All are free on bail.
Paul Shechtman, a lawyer for Chalmers, indicated he would be asking that his client be tried separately from Wyatt.
Though both are Texas oilmen, "they were competitors, not colluders,'' Shechtman said.
David Howard, a lawyer for Dionissiev, said defense lawyers were eager to get records from the United Nations about the oil-for-food program.
Assistant U.S. Attorney Edward O'Callaghan said prosecutors have not been able to get the U.N. documents and do not believe they have the power to subpoena them.
In December 1996, the first allocation of oil awarded by Iraq under the program went to Wyatt on behalf of Coastal Corp.
Secret payments of millions of dollars to the Iraqi government allegedly began after Coastal representatives were told by Iraqi officials in the fall of 2000 that kickbacks would be required if they were to receive any more allocations of Iraqi oil.
The indictment said Wyatt, who was arrested last week, discussed his participation in the kickback scheme with an oil trader during telephone calls recorded by El Paso Natural Gas, which purchased Coastal Corp. in 2001 for $24 billion.
If convicted of conspiracy and other charges, each defendant could face a maximum of 62 years in prison and a fine of $1 million or twice the gain resulting from the offenses.
Wyatt's plea came on the day U.N. investigators released a report saying about 2,200 companies in the oil-for-food program, including corporations in the United States, France, Germany and Russia, paid a total of $1.8 billion in kickbacks and illicit surcharges to Saddam's government.
The oil-for-food program was one of the world's largest humanitarian aid operations.
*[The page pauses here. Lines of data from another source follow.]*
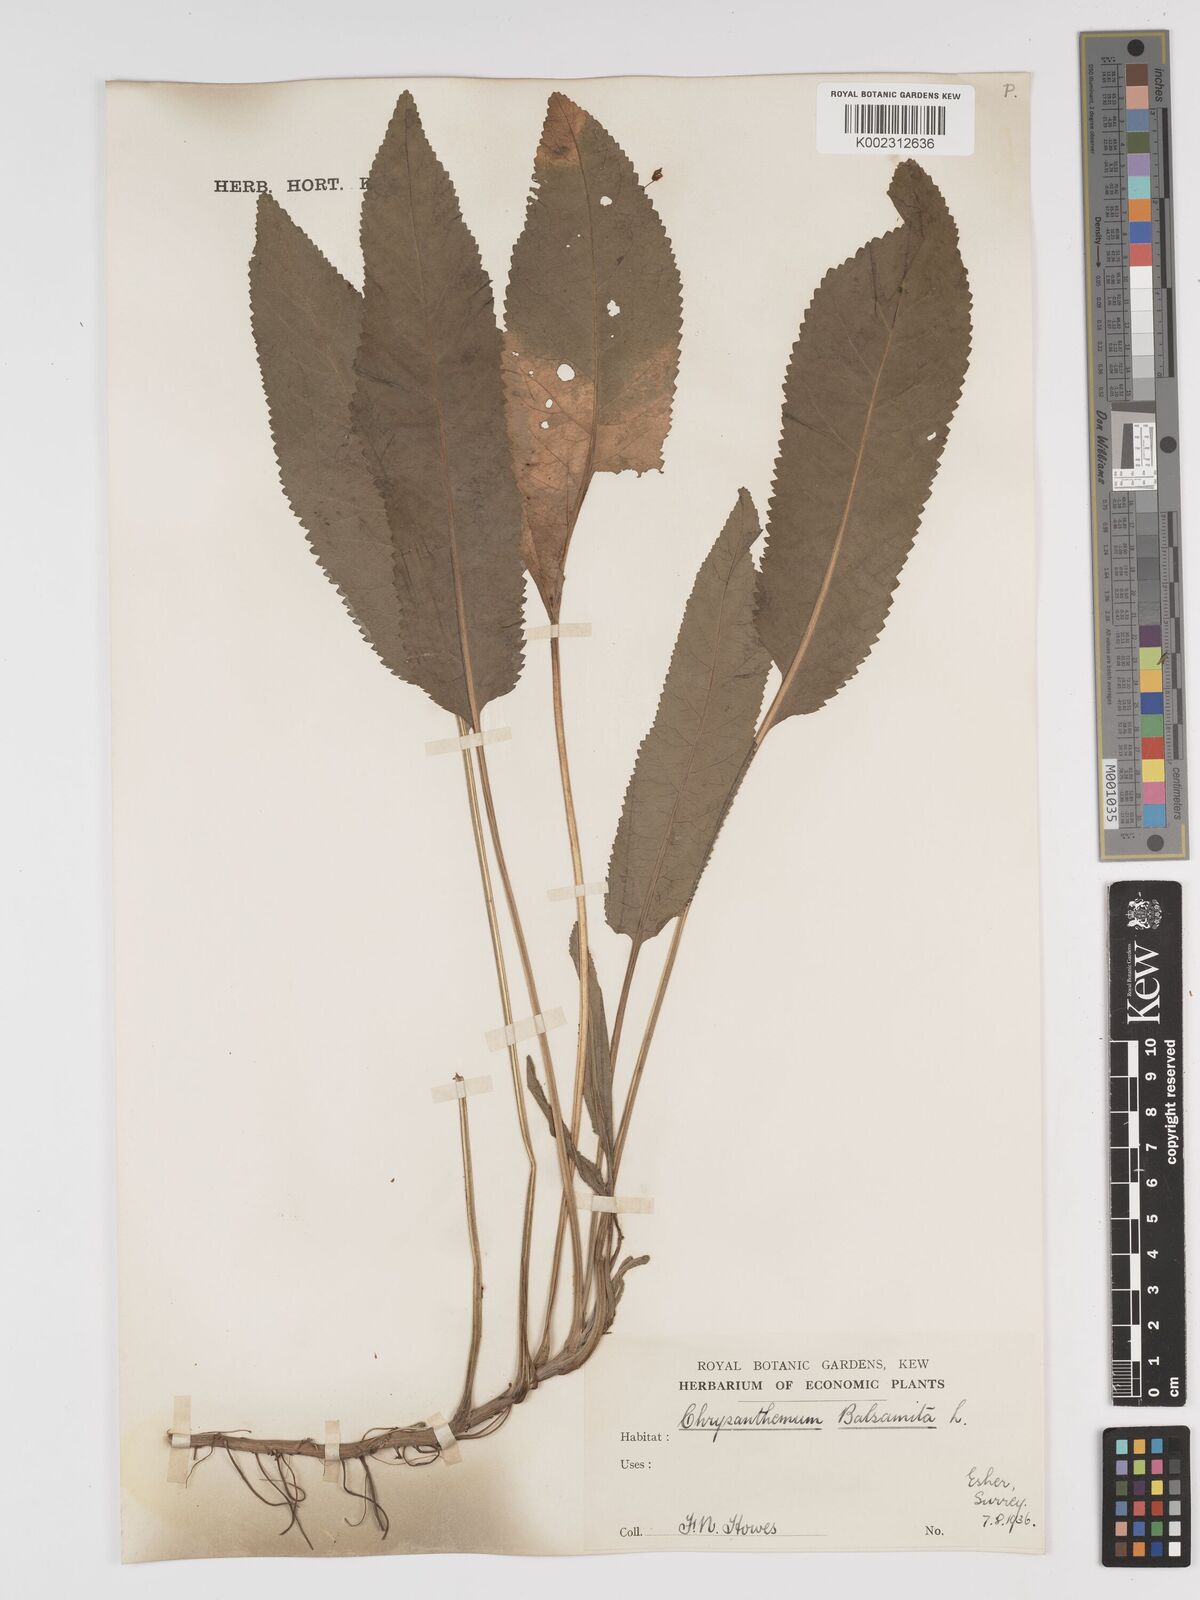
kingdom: Plantae
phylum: Tracheophyta
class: Magnoliopsida
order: Asterales
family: Asteraceae
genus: Tanacetum
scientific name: Tanacetum balsamita
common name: Costmary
The program, which ran from 1996 to 2003, allowed Iraq to sell oil provided most of the money went to buy humanitarian goods. It was launched to help ordinary Iraqis cope with U.N. sanctions imposed after Saddam's 1990 invasion of Kuwait.
But Saddam, who could choose the buyers of Iraqi oil and the sellers of humanitarian goods, corrupted the program by awarding contracts to — and getting kickbacks from — favored buyers, mostly parties who supported his regime or opposed the sanctions.